=== The records ===
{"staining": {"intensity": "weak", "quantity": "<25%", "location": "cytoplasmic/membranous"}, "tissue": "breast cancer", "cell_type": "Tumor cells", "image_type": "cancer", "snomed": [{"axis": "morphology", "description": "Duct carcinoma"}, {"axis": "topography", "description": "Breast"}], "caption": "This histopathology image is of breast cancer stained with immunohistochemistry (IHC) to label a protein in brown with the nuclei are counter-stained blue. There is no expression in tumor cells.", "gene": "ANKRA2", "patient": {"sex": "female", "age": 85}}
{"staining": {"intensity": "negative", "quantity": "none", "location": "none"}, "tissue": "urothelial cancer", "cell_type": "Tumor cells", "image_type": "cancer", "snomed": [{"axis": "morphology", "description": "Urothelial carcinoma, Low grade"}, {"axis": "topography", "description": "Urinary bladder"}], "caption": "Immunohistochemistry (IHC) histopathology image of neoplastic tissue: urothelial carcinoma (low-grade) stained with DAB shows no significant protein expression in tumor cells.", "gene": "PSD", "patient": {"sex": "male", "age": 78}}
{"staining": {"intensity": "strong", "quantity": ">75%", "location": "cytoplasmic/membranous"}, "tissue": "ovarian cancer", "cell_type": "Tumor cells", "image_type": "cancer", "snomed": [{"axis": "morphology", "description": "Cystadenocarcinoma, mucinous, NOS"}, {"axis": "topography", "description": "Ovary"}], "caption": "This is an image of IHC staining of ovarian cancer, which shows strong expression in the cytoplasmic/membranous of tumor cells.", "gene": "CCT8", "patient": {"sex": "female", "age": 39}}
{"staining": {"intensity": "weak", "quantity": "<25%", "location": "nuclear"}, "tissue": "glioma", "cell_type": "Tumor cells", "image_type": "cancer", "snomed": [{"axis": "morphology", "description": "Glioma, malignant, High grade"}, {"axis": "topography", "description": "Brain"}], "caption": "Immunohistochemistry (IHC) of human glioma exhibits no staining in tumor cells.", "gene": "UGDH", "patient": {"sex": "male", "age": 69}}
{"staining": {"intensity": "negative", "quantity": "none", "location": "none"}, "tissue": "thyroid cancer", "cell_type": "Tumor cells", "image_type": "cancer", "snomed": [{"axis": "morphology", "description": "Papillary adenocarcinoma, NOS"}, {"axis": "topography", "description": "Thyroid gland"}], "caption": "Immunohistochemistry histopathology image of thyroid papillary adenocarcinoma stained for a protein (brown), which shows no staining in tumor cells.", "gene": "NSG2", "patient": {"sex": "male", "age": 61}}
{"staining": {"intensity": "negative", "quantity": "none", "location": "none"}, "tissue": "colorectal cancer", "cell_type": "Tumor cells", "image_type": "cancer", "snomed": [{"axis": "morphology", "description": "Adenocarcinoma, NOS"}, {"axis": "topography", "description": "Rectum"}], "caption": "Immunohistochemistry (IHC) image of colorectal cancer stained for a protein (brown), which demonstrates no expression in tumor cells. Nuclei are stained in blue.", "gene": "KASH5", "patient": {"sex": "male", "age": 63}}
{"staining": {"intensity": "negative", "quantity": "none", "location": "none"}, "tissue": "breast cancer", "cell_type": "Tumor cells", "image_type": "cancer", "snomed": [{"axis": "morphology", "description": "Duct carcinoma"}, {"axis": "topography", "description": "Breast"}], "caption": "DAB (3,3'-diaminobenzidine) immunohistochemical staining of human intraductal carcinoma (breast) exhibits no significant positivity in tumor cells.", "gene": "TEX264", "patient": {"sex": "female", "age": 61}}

=== Task goal ===
Copy the listing exactly as it stands.

=== Output for this task ===
{"staining": {"intensity": "weak", "quantity": "<25%", "location": "cytoplasmic/membranous"}, "tissue": "breast cancer", "cell_type": "Tumor cells", "image_type": "cancer", "snomed": [{"axis": "morphology", "description": "Duct carcinoma"}, {"axis": "topography", "description": "Breast"}], "caption": "This histopathology image is of breast cancer stained with immunohistochemistry (IHC) to label a protein in brown with the nuclei are counter-stained blue. There is no expression in tumor cells.", "gene": "ANKRA2", "patient": {"sex": "female", "age": 85}}
{"staining": {"intensity": "negative", "quantity": "none", "location": "none"}, "tissue": "urothelial cancer", "cell_type": "Tumor cells", "image_type": "cancer", "snomed": [{"axis": "morphology", "description": "Urothelial carcinoma, Low grade"}, {"axis": "topography", "description": "Urinary bladder"}], "caption": "Immunohistochemistry (IHC) histopathology image of neoplastic tissue: urothelial carcinoma (low-grade) stained with DAB shows no significant protein expression in tumor cells.", "gene": "PSD", "patient": {"sex": "male", "age": 78}}
{"staining": {"intensity": "strong", "quantity": ">75%", "location": "cytoplasmic/membranous"}, "tissue": "ovarian cancer", "cell_type": "Tumor cells", "image_type": "cancer", "snomed": [{"axis": "morphology", "description": "Cystadenocarcinoma, mucinous, NOS"}, {"axis": "topography", "description": "Ovary"}], "caption": "This is an image of IHC staining of ovarian cancer, which shows strong expression in the cytoplasmic/membranous of tumor cells.", "gene": "CCT8", "patient": {"sex": "female", "age": 39}}
{"staining": {"intensity": "weak", "quantity": "<25%", "location": "nuclear"}, "tissue": "glioma", "cell_type": "Tumor cells", "image_type": "cancer", "snomed": [{"axis": "morphology", "description": "Glioma, malignant, High grade"}, {"axis": "topography", "description": "Brain"}], "caption": "Immunohistochemistry (IHC) of human glioma exhibits no staining in tumor cells.", "gene": "UGDH", "patient": {"sex": "male", "age": 69}}
{"staining": {"intensity": "negative", "quantity": "none", "location": "none"}, "tissue": "thyroid cancer", "cell_type": "Tumor cells", "image_type": "cancer", "snomed": [{"axis": "morphology", "description": "Papillary adenocarcinoma, NOS"}, {"axis": "topography", "description": "Thyroid gland"}], "caption": "Immunohistochemistry histopathology image of thyroid papillary adenocarcinoma stained for a protein (brown), which shows no staining in tumor cells.", "gene": "NSG2", "patient": {"sex": "male", "age": 61}}
{"staining": {"intensity": "negative", "quantity": "none", "location": "none"}, "tissue": "colorectal cancer", "cell_type": "Tumor cells", "image_type": "cancer", "snomed": [{"axis": "morphology", "description": "Adenocarcinoma, NOS"}, {"axis": "topography", "description": "Rectum"}], "caption": "Immunohistochemistry (IHC) image of colorectal cancer stained for a protein (brown), which demonstrates no expression in tumor cells. Nuclei are stained in blue.", "gene": "KASH5", "patient": {"sex": "male", "age": 63}}
{"staining": {"intensity": "negative", "quantity": "none", "location": "none"}, "tissue": "breast cancer", "cell_type": "Tumor cells", "image_type": "cancer", "snomed": [{"axis": "morphology", "description": "Duct carcinoma"}, {"axis": "topography", "description": "Breast"}], "caption": "DAB (3,3'-diaminobenzidine) immunohistochemical staining of human intraductal carcinoma (breast) exhibits no significant positivity in tumor cells.", "gene": "TEX264", "patient": {"sex": "female", "age": 61}}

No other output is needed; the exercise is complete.